According to a McKinsey & Company survey, 72 percent of organizations have adopted AI and 65 percent have adopted generative AI in 2024, up from 55 percent and 33 percent respectively in 2023.1 As more organizations adopt AI, AI workflows can help them overcome challenges related to designing, deploying, or maintaining their AI pipelines:

 

  • Faster deployment for AI applications: Research and development efforts for AI solutions are time- and effort-intensive and require highly skilled positions such as data scientists and AI developers. Many AI workflows offer the ability to leverage prebuilt components for key steps in the AI pipeline, giving organizations a head start in building and deploying performant AI solutions.
  • Simplified integration and compatibility: As organizations look to integrate general purpose AI into their existing business operations, they face challenges from working with infrastructure that’s designed for use cases such as email servers and customer databases.
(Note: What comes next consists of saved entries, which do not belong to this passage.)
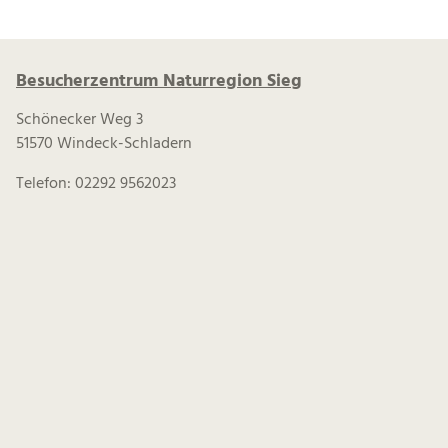
Besucherzentrum Naturregion Sieg
Schönecker Weg 3
51570 Windeck-Schladern
Telefon: 02292 9562023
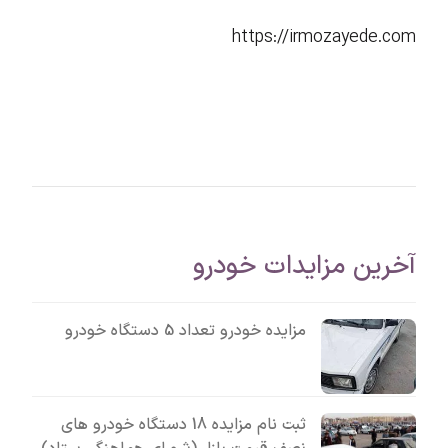
https://irmozayede.com
آخرین مزایدات خودرو
مزایده خودرو تعداد 5 دستگاه خودرو
ثبت نام مزایده 18 دستگاه خودرو های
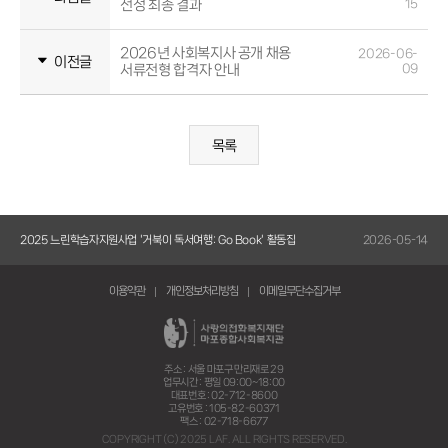
선정 최종 결과
15
2026년 사회복지사 공개 채용
2026-06-
이전글
서류전형 합격자 안내
09
목록
5-14
2025 느린학습자지원사업 '거북이 독서여행: Go Book' 활동집
2026-05-14
20
이용약관
개인정보처리방침
이메일무단수집거부
주소 : 서울 마포구 만리재로 29
업무시간 : 평일 09:00~18:00
대표번호 : 02-712-8600
고유번호 : 105-82-60371
팩스 : 02-718-6677
COPYRIGHT (C) 2025 LAF. ALL RIGHTS RESERVED.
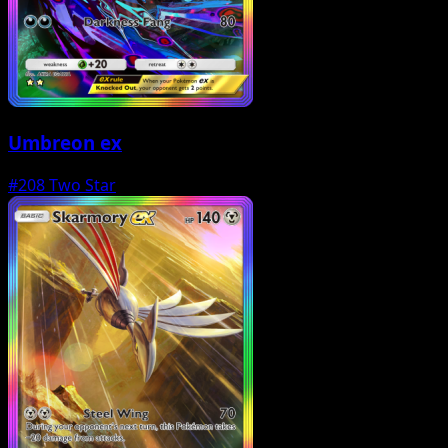
Umbreon ex
#208
Two Star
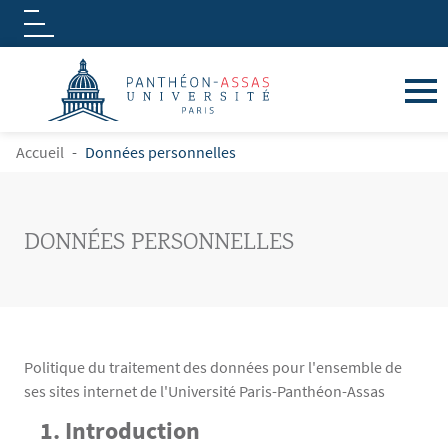
Logo
Aller au contenu principal
FIL D'ARIANE
Accueil
Données personnelles
DONNÉES PERSONNELLES
Politique du traitement des données pour l'ensemble de
ses sites internet de l'Université Paris-Panthéon-Assas
Contenu
Texte
1. Introduction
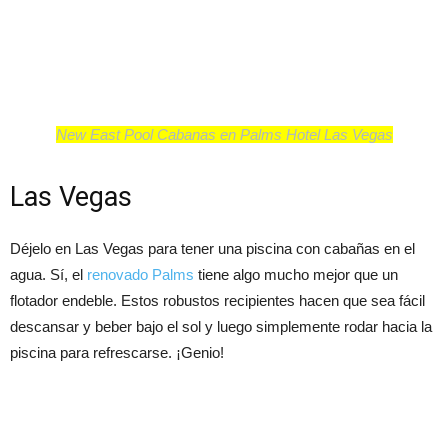
New East Pool Cabanas en Palms Hotel Las Vegas
Las Vegas
Déjelo en Las Vegas para tener una piscina con cabañas en el
agua. Sí, el
renovado Palms
tiene algo mucho mejor que un
flotador endeble. Estos robustos recipientes hacen que sea fácil
descansar y beber bajo el sol y luego simplemente rodar hacia la
piscina para refrescarse. ¡Genio!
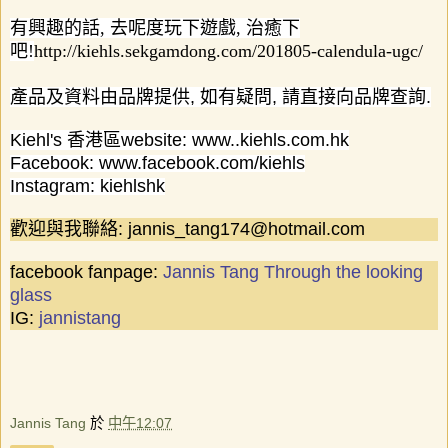
有興趣的話, 去呢度玩下遊戲, 治癒下
吧!
http://kiehls.sekgamdong.com/201805-calendula-ugc/
產品及資料由品牌提供
,
如有疑問
,
請直接向品牌查詢
.
Kiehl's
香港區
website: www..kiehls.com.hk
Facebook: www.facebook.com/kiehls
Instagram: kiehlshk
歡迎與我聯絡
: jannis_tang174@hotmail.com
facebook fanpage:
Jannis Tang Through the looking
glass
IG:
jannistang
Jannis Tang
於
中午12:07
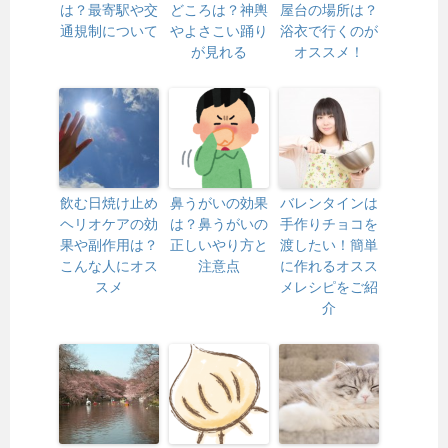
は？最寄駅や交
どころは？神輿
屋台の場所は？
通規制について
やよさこい踊り
浴衣で行くのが
が見れる
オススメ！
飲む日焼け止め
鼻うがいの効果
バレンタインは
ヘリオケアの効
は？鼻うがいの
手作りチョコを
果や副作用は？
正しいやり方と
渡したい！簡単
こんな人にオス
注意点
に作れるオスス
スメ
メレシピをご紹
介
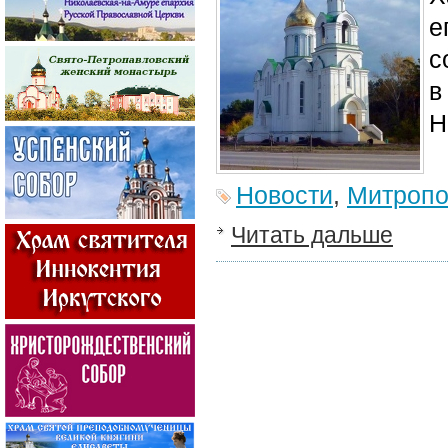
е
с
в
Н
Новости
,
Митропо
Читать дальше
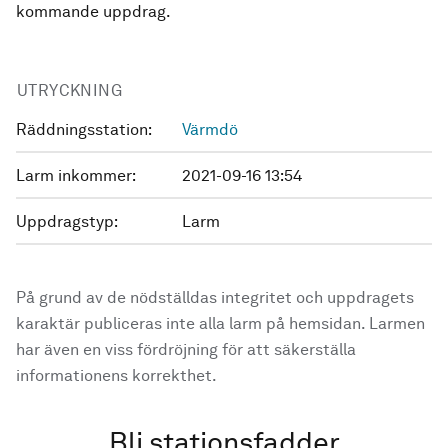
kommande uppdrag.
UTRYCKNING
Räddningsstation:
Värmdö
Larm inkommer:
2021-09-16 13:54
Uppdragstyp:
Larm
På grund av de nödställdas integritet och uppdragets
karaktär publiceras inte alla larm på hemsidan. Larmen
har även en viss fördröjning för att säkerställa
informationens korrekthet.
Bli stationsfadder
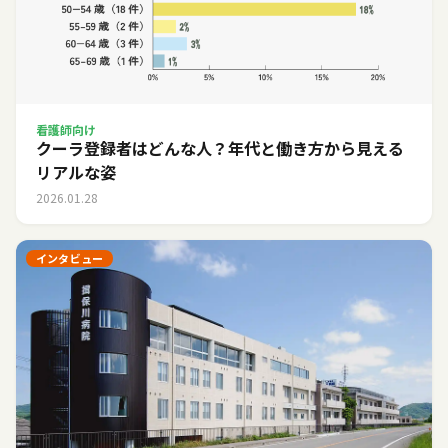
看護師向け
クーラ登録者はどんな人？年代と働き方から見える
リアルな姿
2026.01.28
インタビュー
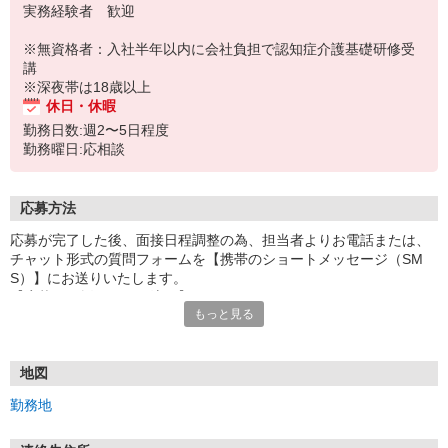
実務経験者 歓迎
※無資格者：入社半年以内に会社負担で認知症介護基礎研修受
講
※深夜帯は18歳以上
休日・休暇
勤務日数:週2〜5日程度
勤務曜日:応相談
応募方法
応募が完了した後、面接日程調整の為、担当者よりお電話または、
チャット形式の質問フォームを【携帯のショートメッセージ（SM
S）】にお送りいたします。
【応募から採用までの流れ】
もっと見る
1.応募…Webもしくはお電話より応募ください。
2.面接…ご質問や働き方の相談も受け付けます。
※面接時に適性検査＋実技試験を実施
※実技試験はドライバーの職種のみとなります。
地図
3.採用…入社日はご相談に応じます。
勤務地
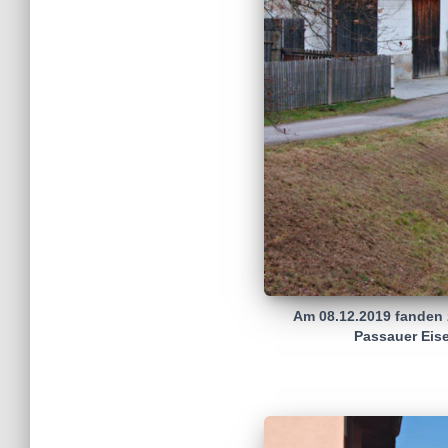
Am 08.12.2019 fanden
Passauer Eise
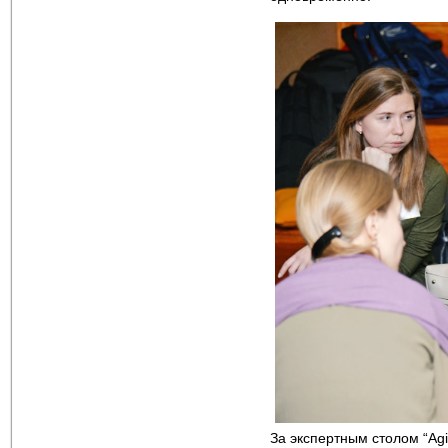
За экспертным столом “Agi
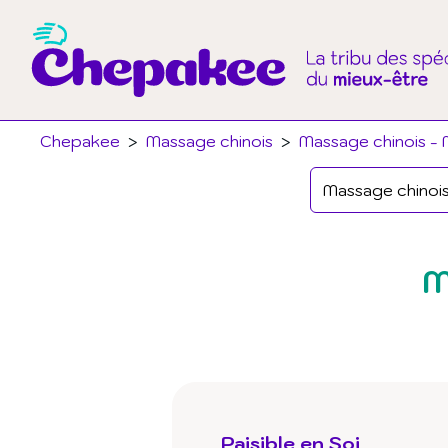
Chepakee
>
Massage chinois
>
Massage chinois - 
M
Paisible en Soi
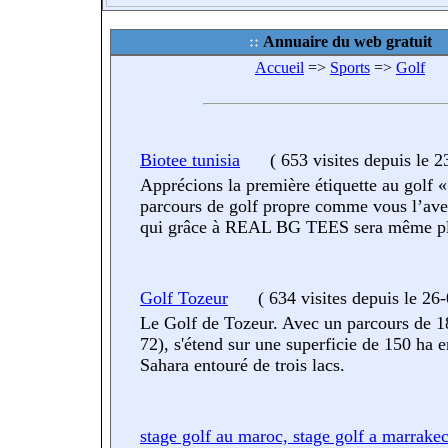
Annuaire du web gratuit
Accueil
=>
Sports
=>
Golf
Biotee tunisia
(
653 visites
depuis le 
Apprécions la première étiquette au golf «
parcours de golf propre comme vous l’ave
qui grâce à REAL BG TEES sera même pl
Golf Tozeur
(
634 visites
depuis le 26
Le Golf de Tozeur. Avec un parcours de 18
72), s'étend sur une superficie de 150 ha e
Sahara entouré de trois lacs.
stage golf au maroc, stage golf a marrakec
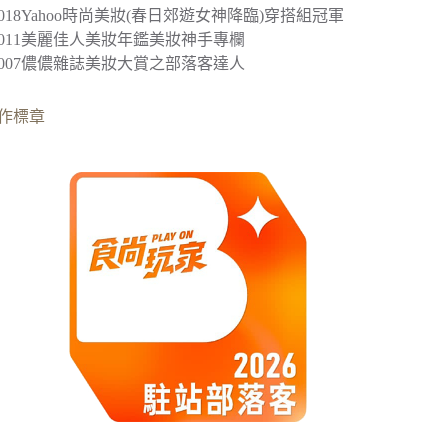
2018
Yahoo時尚美妝(春日郊遊女神降臨)穿搭組冠軍
︎2011美麗佳人美妝年鑑美妝神手專欄
︎2007儂儂雜誌美妝大賞之部落客達人
作標章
AI workflows can be tested and validated on the same hardware as common IT servers, making it possible to leverage previous IT investments while introducing new AI applications.
  • Openness, extendibility, and reconfiguration: Many AI workflows are built using open source frameworks that help reduce licensing costs and allow for deeper levels of customization to help meet specific business needs. This also empowers organizations to grow a portfolio of reusable AI software assets that can be deployed across diverse hardware targets as needs evolve.

AI Workflow Solutions

Organizations can take advantage of predefined AI workflows by adopting reference implementations, AI toolkits, and pretrained models as they develop their own AI pipelines. Some AI workflows are developed and marketed for frequently used or high-value use cases with demonstrated success in their industry, such as for conversational AI chatbots, automated visual quality control inspections, or predictive maintenance for equipment and asset health. AI orchestration suites also give organizations more tools to help manage AI workflows as they test, build, and deploy AI solutions across heterogeneous environments.

FAQs

Frequently Asked Questions

AI workflows are steps within the AI pipeline that include data preparation, AI modeling, and deployment. AI workflows can also be predefined, modular, and designed for a specific use case. These predefined AI workflows may be referred to as reference implementations or reference kits.

AI workflows can help speed time to development for complete AI solutions. AI workflow resources can also be designed to facilitate the integration of AI with existing infrastructure investments, and use open frameworks that allow for deeper customization of AI models.

Aside from enabling key steps of the AI pipeline, AI workflows can be supported by reference implementations and kits, AI toolkits, and pretrained models that help optimize AI for target use cases or platforms. AI orchestration platforms also depend on AI workflows to help manage and scale AI deployments.